This is all just my opinion but I'm not necessarily against ANY spatialization changes in terms of width its more that the combination of these particular plugins is actually doing quite a lot more by default on the program material, much more than simply panning even if all you do is move the instruments a little wider in the precedence GUI. They're both doing very complicated calculations of EQ and Delays under the hood that affects the stereo image and depth much more than simply panning and widening, especially if you're using them in combination. There's nothing wrong with that if you like the sound and its not that you can't get wider results that way, of course you will, it's just that by doing so you're adding conflicting spacial and soundstage information to samples that already have A LOT of spatial and sound stage information. To my ear, it sounds a lot more heavy handed than simply widening the image. 

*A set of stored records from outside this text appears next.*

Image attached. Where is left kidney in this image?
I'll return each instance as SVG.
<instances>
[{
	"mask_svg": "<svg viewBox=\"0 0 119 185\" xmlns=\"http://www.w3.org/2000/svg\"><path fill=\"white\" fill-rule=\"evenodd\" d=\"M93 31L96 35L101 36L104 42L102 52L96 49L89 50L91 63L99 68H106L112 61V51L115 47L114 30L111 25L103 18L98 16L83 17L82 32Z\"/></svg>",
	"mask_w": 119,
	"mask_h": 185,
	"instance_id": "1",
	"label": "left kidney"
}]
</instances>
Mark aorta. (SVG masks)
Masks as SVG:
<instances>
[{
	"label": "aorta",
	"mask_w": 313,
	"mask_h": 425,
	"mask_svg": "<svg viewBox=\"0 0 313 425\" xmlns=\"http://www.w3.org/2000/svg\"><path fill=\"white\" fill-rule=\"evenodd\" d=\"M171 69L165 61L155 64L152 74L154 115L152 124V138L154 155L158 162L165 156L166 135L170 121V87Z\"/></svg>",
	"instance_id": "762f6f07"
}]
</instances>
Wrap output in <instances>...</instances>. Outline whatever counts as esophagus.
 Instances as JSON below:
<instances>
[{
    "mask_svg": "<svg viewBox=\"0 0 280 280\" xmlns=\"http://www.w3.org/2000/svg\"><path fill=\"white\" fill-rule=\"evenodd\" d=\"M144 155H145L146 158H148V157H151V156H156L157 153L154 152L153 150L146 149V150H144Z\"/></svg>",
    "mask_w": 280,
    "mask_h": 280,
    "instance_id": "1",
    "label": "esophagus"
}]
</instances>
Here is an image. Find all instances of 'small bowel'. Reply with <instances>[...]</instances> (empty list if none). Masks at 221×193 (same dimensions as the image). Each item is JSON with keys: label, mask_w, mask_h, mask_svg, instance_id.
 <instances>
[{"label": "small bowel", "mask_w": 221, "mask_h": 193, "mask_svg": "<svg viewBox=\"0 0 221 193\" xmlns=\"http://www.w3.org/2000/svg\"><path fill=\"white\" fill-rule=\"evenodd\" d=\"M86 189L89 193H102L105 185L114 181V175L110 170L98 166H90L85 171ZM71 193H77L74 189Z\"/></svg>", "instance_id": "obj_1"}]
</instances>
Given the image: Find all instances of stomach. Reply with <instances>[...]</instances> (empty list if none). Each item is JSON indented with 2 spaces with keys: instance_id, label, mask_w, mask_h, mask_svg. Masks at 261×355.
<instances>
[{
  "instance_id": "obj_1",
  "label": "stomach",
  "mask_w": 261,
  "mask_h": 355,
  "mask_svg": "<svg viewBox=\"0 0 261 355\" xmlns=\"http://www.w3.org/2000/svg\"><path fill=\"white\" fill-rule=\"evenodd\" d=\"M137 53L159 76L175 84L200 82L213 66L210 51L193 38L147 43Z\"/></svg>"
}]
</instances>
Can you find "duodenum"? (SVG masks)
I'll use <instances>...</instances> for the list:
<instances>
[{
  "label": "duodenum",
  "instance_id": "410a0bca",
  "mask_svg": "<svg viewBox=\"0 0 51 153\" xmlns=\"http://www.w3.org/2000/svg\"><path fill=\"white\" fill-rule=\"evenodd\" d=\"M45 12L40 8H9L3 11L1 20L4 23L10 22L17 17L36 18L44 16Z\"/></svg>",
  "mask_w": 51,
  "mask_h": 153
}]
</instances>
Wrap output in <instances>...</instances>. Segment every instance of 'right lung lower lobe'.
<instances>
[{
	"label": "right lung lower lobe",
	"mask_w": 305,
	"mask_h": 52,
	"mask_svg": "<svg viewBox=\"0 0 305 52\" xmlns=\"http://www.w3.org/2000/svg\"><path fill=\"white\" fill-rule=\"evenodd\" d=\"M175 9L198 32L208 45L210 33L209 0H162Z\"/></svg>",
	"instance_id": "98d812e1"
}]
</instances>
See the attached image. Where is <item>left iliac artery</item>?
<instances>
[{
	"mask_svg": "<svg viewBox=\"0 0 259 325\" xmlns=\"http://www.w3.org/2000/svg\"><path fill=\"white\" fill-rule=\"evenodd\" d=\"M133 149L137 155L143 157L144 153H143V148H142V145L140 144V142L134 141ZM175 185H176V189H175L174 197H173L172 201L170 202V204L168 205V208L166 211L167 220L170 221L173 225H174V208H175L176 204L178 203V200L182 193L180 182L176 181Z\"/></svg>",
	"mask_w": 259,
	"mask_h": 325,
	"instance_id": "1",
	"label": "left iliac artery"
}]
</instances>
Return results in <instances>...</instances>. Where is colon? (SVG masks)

With respect to reverbs, thats a different issue, and of course, most people will add some reverb of their own, though I prefer a single classic algorithmic to the double-convolution technique of Jake's. Adding a simple IR (or two) of a larger space or throwing on a Lexicon 224 or TC6000 or Bricasti is, to my ear, simply adding more tail and more sheen but not doing the same thing as what Precedence and Breeze are doing together. 

Just my two cents.


----------



## bengoss (Jun 12, 2020)

I never found use of precedence. It’s only useful for mono signals which you can achieve with any panner. Plus the clicks when you move the panner or any parameter are so annoying that I can’t believe its priced 150$. Hopefully there will be an update soon and this problem fixed.


----------